One of Hawaii’s first diocesan priests spent final years in Wyoming
Father Robert Kwong Chee Siu, one of the Hawaii’s first local-born diocesan priests, died Sept. 11 in Lander, Wyoming, where he was a retired parish priest in residence. He had celebrated his 60th anniversary of ordination in June. He was 90 when he died.
Father Siu was as a parish priest and a seminary teacher in Hawaii for 18 years before leaving the islands for studies on the Mainland. He remained on the Mainland, serving in parishes and as a hospital chaplain in a number of western states.
His obituary on the website of Hudson’s Funeral Home in Lander described the late priest as “a man of discipline, prayer, study, wisdom and great wit” who celebrated Mass “with devotion” every day, unless prevented by sickness.
“He was a patriot, a devotee of Notre Dame football, and a lover of horses, guns, hunting and the natural beauty of Wyoming,” the article said.
Robert Siu was born in Honolulu on July 29, 1924, one of seven children of Chin Tai Siu and Sin Cook Lee. He graduated from Saint Louis College (now Saint Louis School) in 1942. He joined the U.S. Navy during World War II, serving from 1944 to 1946.
Father Siu had wanted to be a priest ever since his baptism at age 14. After his discharge from the Navy, he enrolled at Catholic University in Washington, D.C., from 1946 until 1948, when he entered St. Mary Seminary in Roland Park, Maryland.
Bishop James J. Sweeney, the first bishop of the Diocese of Honolulu, ordained the 30-year-old Father Siu on June 12, 1954, in the Cathedral of Our Lady of Peace. He was the fifth Hawaii-born priest ordained by Bishop Sweeney, and the second of Chinese ancestry.
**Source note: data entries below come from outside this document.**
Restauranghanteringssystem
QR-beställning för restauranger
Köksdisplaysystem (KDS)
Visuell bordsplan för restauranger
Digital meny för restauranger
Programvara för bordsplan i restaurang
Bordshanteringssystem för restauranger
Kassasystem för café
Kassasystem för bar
Father Siu served for a short time as an associate pastor at the Honolulu cathedral, at Immaculate Conception Parish in Holualoa from 1954 to 1955; and at Sacred Heart Parish, Waianae, from 1959 to 1964. He also was assistant chancellor for the diocese from 1962 to 1963.
Father Siu was pastor of the Big Island’s Malia Puka O Kalani Parish in Keaukaha from 1964 to 1972.
In addition to parish work, he spent four years on the faculty of St. Stephen Seminary in Kaneohe, from 1955 to 1959, where he taught Latin, English composition and religion.
Father Siu left Hawaii in 1972 to study at the Institute of Spirituality in Oakland, California. He also enrolled in clinical pastoral education at two Catholic hospitals before moving to Idaho to work in several parishes, and then to Wyoming in 1980.
In Wyoming, he was associate pastor of St. Mary’s Cathedral, Cheyenne, administrator of St. Anthony in Upton, and pastor of St. Leo in Lusk and St. Joseph in Lovell. He retired in 1992 and lived as a priest in residence at Holy Rosary Parish, Lander, until his death.
All this time he remained a priest of the Diocese of Honolulu.
A tribute to Father Siu on the New Liturgical Movement website, written by friend Kyle Washut, said that the retired priest had served as a “spiritual elder” offering spiritual direction at Wyoming Catholic College.
“The man was a veritable fountain of knowledge,” Washut wrote.
Washut described one of Father Siu’s final Masses, celebrated in his rectory. “Here was a good and faithful servant, offering his very self as an immolation with this Holy Eucharist,” he said. “While he was aware, he refused morphine, and when possible, even water in order to win souls for Christ.”
“After that Mass, when Father Siu told me to go forth and serve the Lord, I hoped I could communicate to others the beauty of holiness that I witnessed in that man,” Washut wrote.
Father Siu is survived by his brothers Arthur K.B. Siu and James K.M. Siu, and nieces and nephews.
Father Siu’s funeral Mass was scheduled for noon, Sept. 26, 2014, in the Cathedral Basilica of Our Lady of Peace in Honolulu. Burial was to be at Hawaiian Memorial Park.